Building apartments in Dublin is more expensive than constructing a three-bedroom semi-detached house, according to a report by the Society of Chartered Surveyors Ireland (SCSI).
The Real Costs of New Apartment Delivery found the cost of delivering a two-bedroom, low-rise apartment in suburban Dublin ranges from €293,000-€346,000 excluding VAT.
A medium rise apartment – ie in a block five to eight storeys high – in the suburbs costs €400,000-€418,000 to deliver. Building the same block in the city would cost from a low of €470,000 to €578,000 at the higher end.
A similar report by the SCSI, which is the professional body for construction and property professionals, has put the outlay for a three-bed semi-detached home in Dublin at €330,493. All figures include the margin a reasonable developer might expect to earn.

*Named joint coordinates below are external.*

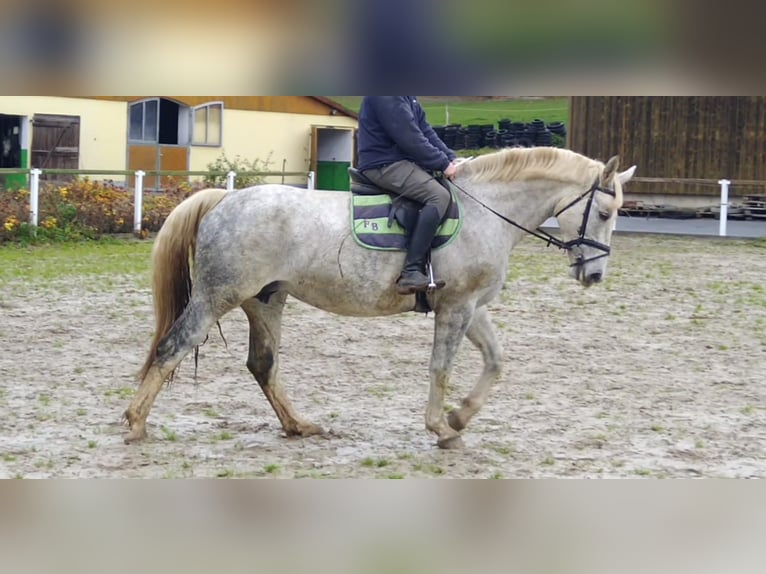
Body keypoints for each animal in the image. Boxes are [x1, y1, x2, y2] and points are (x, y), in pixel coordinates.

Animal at [124, 147, 636, 449]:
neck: (485, 211)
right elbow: (441, 368)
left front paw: (460, 417)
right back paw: (135, 423)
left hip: (266, 301)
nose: (594, 274)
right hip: (217, 298)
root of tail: (224, 200)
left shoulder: (471, 307)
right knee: (171, 348)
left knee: (263, 366)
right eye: (605, 211)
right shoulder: (456, 307)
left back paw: (298, 426)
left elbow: (495, 361)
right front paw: (441, 428)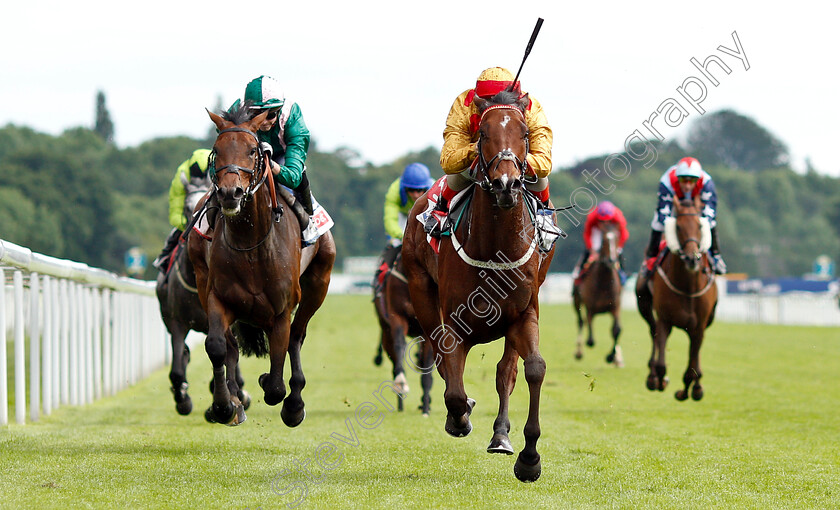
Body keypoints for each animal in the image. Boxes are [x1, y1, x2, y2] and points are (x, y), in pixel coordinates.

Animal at [189, 104, 336, 426]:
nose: (229, 193)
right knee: (231, 346)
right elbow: (217, 346)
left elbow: (277, 377)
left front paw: (279, 391)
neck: (250, 244)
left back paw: (294, 403)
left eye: (252, 151)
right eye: (217, 150)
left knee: (296, 336)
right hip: (200, 277)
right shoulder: (217, 296)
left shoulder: (281, 309)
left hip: (319, 282)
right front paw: (224, 406)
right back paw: (234, 400)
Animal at [374, 251, 434, 414]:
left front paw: (426, 408)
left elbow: (427, 366)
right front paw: (400, 383)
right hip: (385, 332)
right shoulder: (397, 318)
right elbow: (400, 346)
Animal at [404, 90, 556, 482]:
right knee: (441, 360)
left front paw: (529, 457)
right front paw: (460, 418)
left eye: (524, 133)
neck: (495, 248)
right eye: (484, 134)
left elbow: (532, 369)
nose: (507, 183)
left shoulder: (524, 313)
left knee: (506, 371)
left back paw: (501, 435)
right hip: (421, 291)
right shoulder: (454, 323)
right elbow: (453, 386)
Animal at [572, 227, 624, 366]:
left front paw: (612, 357)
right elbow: (590, 339)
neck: (605, 282)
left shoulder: (615, 306)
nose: (611, 260)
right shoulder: (590, 307)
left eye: (617, 238)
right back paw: (578, 352)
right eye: (604, 240)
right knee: (581, 322)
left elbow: (616, 330)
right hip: (576, 300)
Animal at [636, 195, 716, 402]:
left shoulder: (699, 326)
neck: (687, 288)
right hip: (645, 306)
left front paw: (688, 390)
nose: (692, 258)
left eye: (700, 226)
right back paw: (652, 377)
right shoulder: (665, 319)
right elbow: (662, 362)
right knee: (653, 333)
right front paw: (660, 380)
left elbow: (692, 366)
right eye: (678, 227)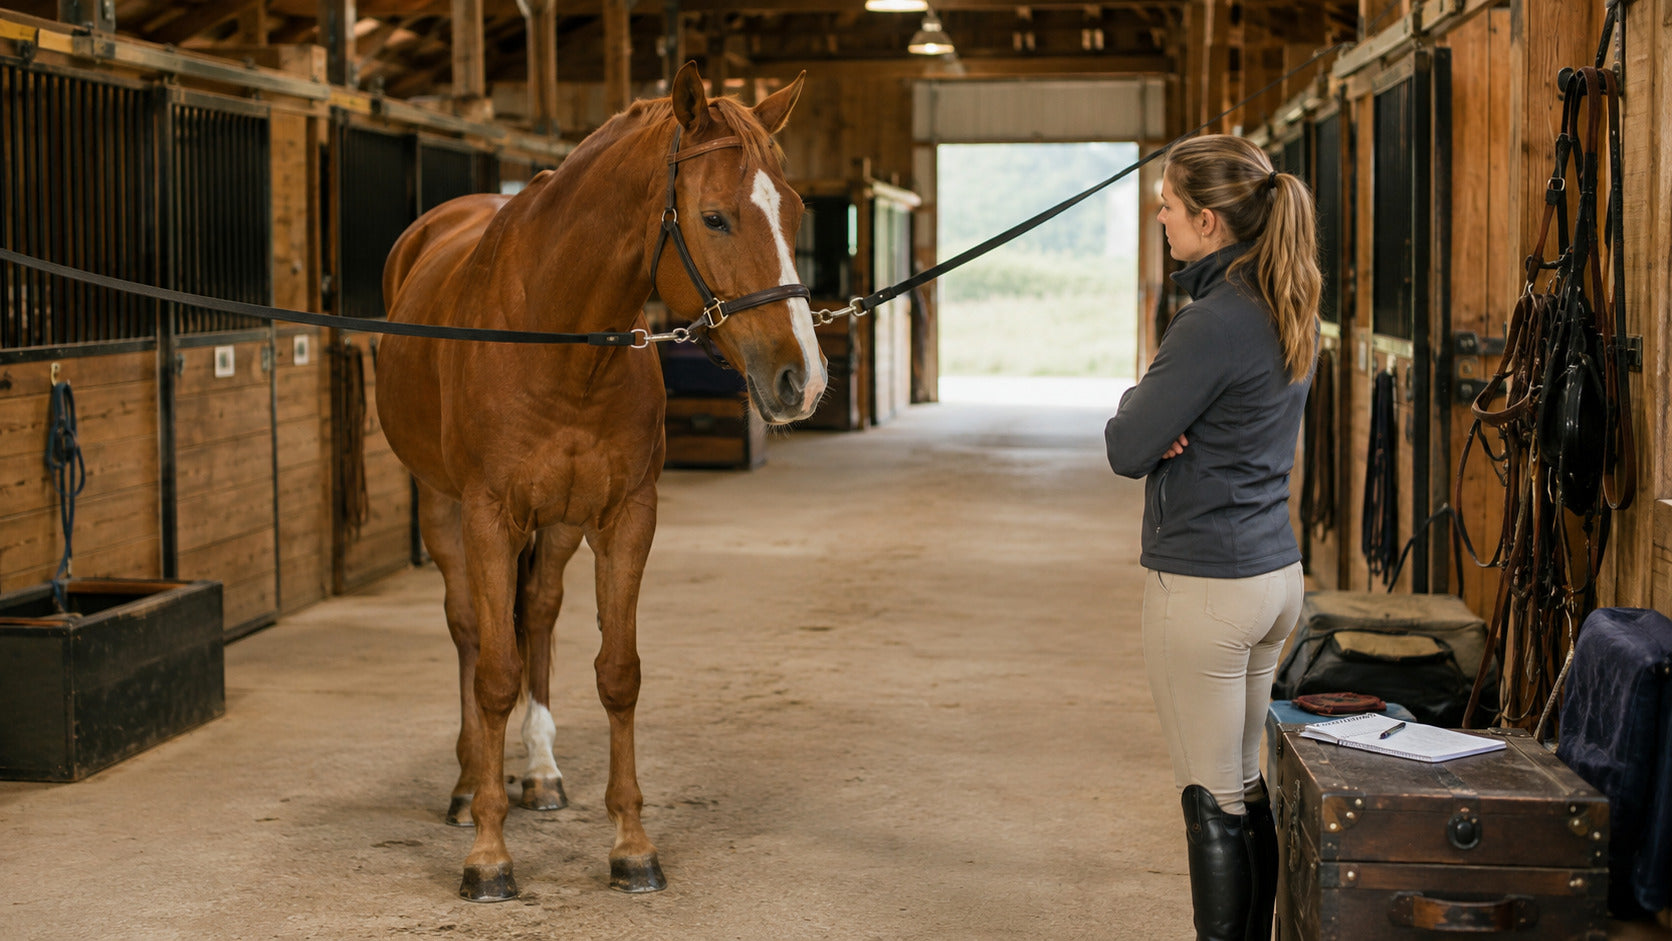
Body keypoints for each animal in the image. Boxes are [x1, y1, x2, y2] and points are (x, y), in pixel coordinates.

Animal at [375, 62, 825, 901]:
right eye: (714, 218)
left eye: (797, 210)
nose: (801, 380)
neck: (559, 338)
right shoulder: (488, 516)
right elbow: (494, 673)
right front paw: (488, 854)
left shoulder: (625, 515)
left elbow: (618, 672)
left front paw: (631, 845)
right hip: (443, 508)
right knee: (469, 628)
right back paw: (468, 784)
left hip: (557, 523)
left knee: (541, 615)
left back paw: (542, 774)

The report on apartments, published Tuesday, found the actual cost of delivering them exceeded the sales prices a developer could expect in each category, with the exception of the suburban low rise at the lower end of the scale, where price of €298,000 compared to the delivery cost of €293,000.
Low rise
For a low-rise suburban apartment at the higher end of the scale, the gap from cost of delivery to sales price is €38,000. Elsewhere, a medium rise suburban apartment sells for €82,000-€95,000 less than the cost of delivery.
In urban areas, the report found the gap grows further, ranging from €133,000-€137,000 from the lower to the higher end of the medium rise spectrum.

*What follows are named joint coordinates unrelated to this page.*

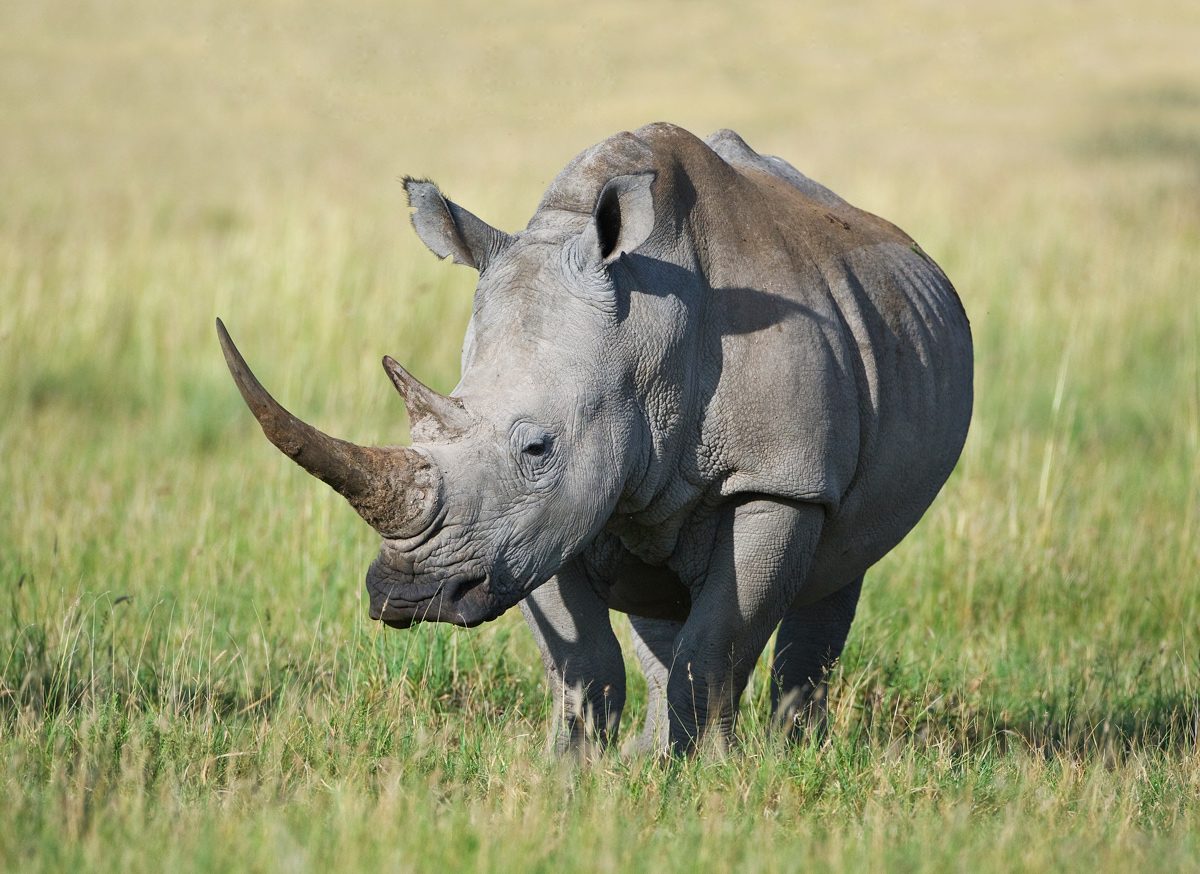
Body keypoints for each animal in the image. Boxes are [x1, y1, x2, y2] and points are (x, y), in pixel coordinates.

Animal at [217, 123, 973, 754]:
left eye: (537, 448)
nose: (408, 595)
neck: (645, 333)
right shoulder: (528, 527)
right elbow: (584, 663)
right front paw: (573, 774)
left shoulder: (780, 479)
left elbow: (718, 645)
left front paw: (717, 776)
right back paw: (652, 752)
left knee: (834, 577)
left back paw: (793, 753)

The SCSI report also found the “hard costs” – the actual cost of construction – make up 43 per cent of the overall costs, while “soft costs” such as VAT, levies, profit margins and fees make up 41 per cent of the costs. Site purchase accounted for 16 per cent of the total.
‘Extraordinarily high’
Davy chief economist Conall Mac Coille said the figures seemed “extraordinarily high”.
“The idea that people are going to build apartments that are six and seven times the average first time buyer income just doesn’t seem viable,” he said. “The answer here is not relaxing mortgage lending. It’s to tackle the underlying issues.”

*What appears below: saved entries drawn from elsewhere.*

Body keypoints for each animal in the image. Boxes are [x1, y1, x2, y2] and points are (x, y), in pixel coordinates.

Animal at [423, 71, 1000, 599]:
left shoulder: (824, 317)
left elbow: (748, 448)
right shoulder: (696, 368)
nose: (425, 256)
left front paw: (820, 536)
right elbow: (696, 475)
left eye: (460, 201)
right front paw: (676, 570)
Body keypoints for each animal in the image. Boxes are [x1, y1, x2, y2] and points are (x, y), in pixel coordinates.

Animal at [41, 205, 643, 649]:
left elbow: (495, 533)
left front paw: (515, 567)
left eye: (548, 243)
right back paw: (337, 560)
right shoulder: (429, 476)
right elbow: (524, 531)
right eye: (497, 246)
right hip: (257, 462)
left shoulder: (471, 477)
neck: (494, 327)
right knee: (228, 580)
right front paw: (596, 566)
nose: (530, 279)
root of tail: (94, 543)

Paul Mitchell, chairman of the SCSI working group that authored the report, said the research indicated that the housing crisis cannot be alleviated by building upwards. "The most expensive apartments are the medium-rise ones in the city," he said.
“Our research shows the higher you go, the greater the costs. This is due to the fact that these buildings have a more complex structure and require a wider range of mechanical and electrical services, sophisticated facades, basement parking and much more.”